- [Source text]
Multiple event analysis

The CorrelationHistogram

A correlation histogram is 2-dimensional histogram computed by forming ion pairs of a particular (or all) multiplicity and computing the histogram of ion 1 vs ion 2 of all ion pairs. In experiments with large fraction of multiple events these histograms can elucidate the presence of some multiple event related phenomena that can introduce some aberrations into the mass analysis (such as molecular dissociation, generation of neutrals, or post-field ionization).

Important

Just because there are no dissociation tracks present in a correlation histogram does not necessarily mean that the phenomenon does not occur. In an APT instrument using an energy-compensating reflectron, dissociation may still occur (even in large quantities). The kinetic-energy correcting nature of the reflectron may not show these details.

A basic correlation histogram can be computed by:

>>> from apav import Roi
>>> from apav.analysis import CorrelationHistogram
>>> roi = Roi.from_epos("/path/to/data.epos")
>>> corr = CorrelationHistogram(roi)

The raw histogram can be retrieved via

>>> corr.histogram
array([[ 4.,  2.,  1., ...,  4.,  3.,  2.],
   [ 5.,  5.,  0., ...,  3.,  0.,  2.],
   [ 4.,  3.,  3., ...,  3.,  1.,  4.],
   ...,
   [ 0.,  0.,  0., ...,  5.,  4.,  9.],
   [ 0.,  0.,  0., ...,  6.,  4., 10.],
   [ 0.,  0.,  0., ...,  4.,  3.,  3.]])

The MultipleEventExtractor instance responsible for computing the ion pairs can be accessed with:

>>> corr.event_extractor
<apav.core.multipleevent.MultipleEventExtractor at 0x20bd5e62208>

Save the raw histogram using:

>>> corr.export("/path/to/outpu.csv")

More details and arguments can be seen in the CorrelationHistogram API reference. A more detailed example. This computes and plots a correlation histogram for the GBCO experiment. It is computed for ion 1 between 60-75 Da and ion 2 from 60-100 Da:

>>> # APAV imports
>>> from apav import Roi
>>> from apav.analysis import CorrelationHistogram

>>> # matplotlib imports
>>> import matplotlib.pyplot as plt
>>> from matplotlib.colors import LogNorm
>>> from itertools import chain

>>> # Load the Roi and compute the correlation histogram
>>> roi = Roi.from_epos("GBCO.epos")
>>> corr = CorrelationHistogram(roi, extents=((60, 75), (60, 100)))

>>> # Adjust the raw histogram so we can display it with matplotlib properly
>>> hist = n.flipud(corr.histogram.T)

- [Dataset content]
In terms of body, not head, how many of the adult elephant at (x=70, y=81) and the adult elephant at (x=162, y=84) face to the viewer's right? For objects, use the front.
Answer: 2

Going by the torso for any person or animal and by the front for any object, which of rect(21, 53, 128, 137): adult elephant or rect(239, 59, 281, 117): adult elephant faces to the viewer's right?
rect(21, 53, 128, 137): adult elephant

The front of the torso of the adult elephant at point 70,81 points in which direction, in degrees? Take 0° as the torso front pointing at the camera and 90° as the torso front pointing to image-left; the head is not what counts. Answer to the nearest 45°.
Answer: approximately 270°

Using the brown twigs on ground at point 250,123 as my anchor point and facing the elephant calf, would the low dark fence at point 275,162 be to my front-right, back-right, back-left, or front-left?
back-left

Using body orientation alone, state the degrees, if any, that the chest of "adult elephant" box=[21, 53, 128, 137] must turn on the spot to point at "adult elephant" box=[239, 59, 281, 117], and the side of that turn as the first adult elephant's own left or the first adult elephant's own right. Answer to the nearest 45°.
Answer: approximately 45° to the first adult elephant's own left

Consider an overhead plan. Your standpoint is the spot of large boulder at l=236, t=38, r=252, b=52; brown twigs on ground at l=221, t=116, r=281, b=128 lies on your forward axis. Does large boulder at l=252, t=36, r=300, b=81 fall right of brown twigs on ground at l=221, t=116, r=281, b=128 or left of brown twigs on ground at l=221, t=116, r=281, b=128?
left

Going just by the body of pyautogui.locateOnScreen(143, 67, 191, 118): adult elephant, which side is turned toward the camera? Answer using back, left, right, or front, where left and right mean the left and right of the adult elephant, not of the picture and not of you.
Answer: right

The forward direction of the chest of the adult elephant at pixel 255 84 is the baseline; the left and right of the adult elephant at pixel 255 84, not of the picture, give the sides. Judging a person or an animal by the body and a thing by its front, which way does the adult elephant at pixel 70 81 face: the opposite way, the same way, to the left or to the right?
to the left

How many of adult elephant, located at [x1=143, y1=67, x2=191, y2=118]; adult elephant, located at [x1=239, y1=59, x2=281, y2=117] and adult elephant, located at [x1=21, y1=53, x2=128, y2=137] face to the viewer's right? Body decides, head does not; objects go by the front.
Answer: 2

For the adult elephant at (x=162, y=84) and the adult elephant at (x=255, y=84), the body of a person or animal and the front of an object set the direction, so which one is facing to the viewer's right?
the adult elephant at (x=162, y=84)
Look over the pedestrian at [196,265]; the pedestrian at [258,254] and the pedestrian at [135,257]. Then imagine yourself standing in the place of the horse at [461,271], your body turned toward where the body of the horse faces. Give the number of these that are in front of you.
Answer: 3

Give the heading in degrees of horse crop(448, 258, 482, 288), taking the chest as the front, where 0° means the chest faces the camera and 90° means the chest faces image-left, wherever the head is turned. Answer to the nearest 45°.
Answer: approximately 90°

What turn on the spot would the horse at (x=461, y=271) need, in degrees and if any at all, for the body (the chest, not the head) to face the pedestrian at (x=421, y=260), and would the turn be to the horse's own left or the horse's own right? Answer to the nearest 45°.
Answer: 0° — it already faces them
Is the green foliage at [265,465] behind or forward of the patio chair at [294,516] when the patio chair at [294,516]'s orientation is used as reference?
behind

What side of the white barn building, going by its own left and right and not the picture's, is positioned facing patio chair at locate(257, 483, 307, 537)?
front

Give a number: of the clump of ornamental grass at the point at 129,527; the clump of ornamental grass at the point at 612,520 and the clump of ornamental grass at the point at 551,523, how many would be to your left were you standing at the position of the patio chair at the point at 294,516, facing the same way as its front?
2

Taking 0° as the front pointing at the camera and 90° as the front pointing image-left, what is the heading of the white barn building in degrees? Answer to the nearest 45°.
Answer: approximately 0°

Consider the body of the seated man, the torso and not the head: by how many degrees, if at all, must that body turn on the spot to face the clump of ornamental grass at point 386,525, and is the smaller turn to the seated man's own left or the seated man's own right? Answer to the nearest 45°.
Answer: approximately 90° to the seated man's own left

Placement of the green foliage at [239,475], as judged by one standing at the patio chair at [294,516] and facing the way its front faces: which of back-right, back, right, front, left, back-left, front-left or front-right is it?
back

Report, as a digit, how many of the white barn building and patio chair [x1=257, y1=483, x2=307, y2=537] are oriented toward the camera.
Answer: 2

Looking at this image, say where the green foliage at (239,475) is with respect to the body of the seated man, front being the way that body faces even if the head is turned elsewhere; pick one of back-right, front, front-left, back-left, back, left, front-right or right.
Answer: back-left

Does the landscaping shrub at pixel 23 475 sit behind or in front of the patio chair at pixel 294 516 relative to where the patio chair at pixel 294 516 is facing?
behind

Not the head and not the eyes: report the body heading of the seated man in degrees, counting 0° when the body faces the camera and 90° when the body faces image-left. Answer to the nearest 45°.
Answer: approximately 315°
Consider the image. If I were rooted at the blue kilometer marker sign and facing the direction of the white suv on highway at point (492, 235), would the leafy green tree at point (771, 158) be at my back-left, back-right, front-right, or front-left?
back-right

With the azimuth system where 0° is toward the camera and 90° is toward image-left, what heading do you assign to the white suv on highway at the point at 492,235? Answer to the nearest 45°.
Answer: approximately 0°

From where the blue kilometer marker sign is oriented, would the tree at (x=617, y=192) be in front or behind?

- [Activities]
a - Please reproduce the stretch of the correlation histogram guide from "Just because there" through "corr = CorrelationHistogram(roi)", switching "reflectron" to "ion mirror".
b - Answer these from the correlation histogram guide:
(i) Which module is CorrelationHistogram imported from?
(ii) Which attribute returns the raw histogram?
(iii) In the more detailed example, what mass range is used for ion 1?
c - Write the next part of the correlation histogram guide, starting after its last line.
The items have no connection to the correlation histogram guide.

- [Answers in order]
a -
Just because there are no dissociation tracks present in a correlation histogram does not necessarily mean that the phenomenon does not occur. In an APT instrument using an energy-compensating ion mirror, dissociation may still occur (even in large quantities). The kinetic-energy correcting nature of the ion mirror may not show these details.

A basic correlation histogram can be computed by:

>>> from apav import Roi
>>> from apav.analysis import CorrelationHistogram
>>> roi = Roi.from_epos("/path/to/data.epos")
>>> corr = CorrelationHistogram(roi)

b -
(i) apav.analysis
(ii) corr.histogram
(iii) 60-75 Da

c -
>>> # Generate the figure
>>> fig, ax = plt.subplots()
>>> extents = tuple(chain.from_iterable(corr.extents))
>>> im = ax.imshow(hist, aspect="equal", norm=LogNorm(), extent=extents)
>>> ax.set_xlabel("Ion 1")
>>> ax.set_ylabel("Ion 2")
>>> fig.colorbar(im, ax=ax)
>>> plt.show()

The raw histogram from CorrelationHistogram.histogram follows the matrix notation order for axes. I.e. the first axis (ion 1) is on the vertical and second axis (ion 2) on the horizontal. However, this is the opposite of what one may expect to see in a typical graph, this is why the raw histogram was transposed. Most plotting libraries also put the origin in the upper left corner for 2D image plots, where most graphs have the origin at the bottom left. This is why the raw histogram was flipped vertically. Both of the transforms are performed in the hist = n.flipud(corr.histogram.T) line - the order matters here.

1 last example showing the multiplicity argument usage. This computes 6 symmetric correlation histograms of multiplicity 2-7 showing the dissipation of a dissociation track with high order multiplicity:

>>> # APAV imports
>>> from apav import Roi
>>> from apav.analysis import CorrelationHistogram

>>> # matplotlib imports
>>> import matplotlib.pyplot as plt
>>> from matplotlib.colors import LogNorm
>>> from itertools import chain

>>> # Load the Roi and compute the correlation histogram
>>> roi = Roi.from_epos("GBCO.epos")

>>> # Compute the histograms on an area with a dissociation track
>>> extents = ((75, 85), (75, 85))
>>> fig, axes = plt.subplots(2, 3)
>>> for idx, mult in enumerate(range(2, 8)):
>>>     i = idx // 3
>>>     j = idx % 3
>>>     corr = CorrelationHistogram(roi, extents=extents, multiplicity=mult)
>>>     hist = n.flipud(corr.histogram.T)
>>>     im = axes[i, j].imshow(hist, norm=LogNorm(), extent=tuple(chain.from_iterable(extents)))
>>>     fig.colorbar(im, ax=axes[i, j])
>>>     axes[i, j].set_xlabel("Ion 1")
>>>     axes[i, j].set_ylabel("Ion 2")
>>>     axes[i, j].set_title("Order: {}".format(mult))
>>> plt.show()

Interactive plot

Alternatively, correlation histograms can be constructed interactively using custom Qt widgets with CorrelationHistogram.plot(). For example:

>>> from apav import Roi
>>> from apav.analysis import CorrelationHistogram
>>> roi = Roi.from_epos("/path/to/data.epos")
>>> corr = CorrelationHistogram(roi)
>>> plot = corr.plot()
>>> plot.show()

The resulting window is shown below. The interactive window includes controls for changing the bin width, histogram boundaries, multiplicity, log scale, histogram symmetry and histogram transposition. Right clicking the image brings up a context menu where the interaction style can be changed if the interaction is through a trackpad or mouse. The toolbar buttons allow the image to be saved to a file, copied to the system clip board, or the raw data to be saved to a csv. The raw data is saved as a text image (see CorrelationHistogram.export()) and the file name is automatically filled with a string indicating the x/y boundaries and bin width for future reference.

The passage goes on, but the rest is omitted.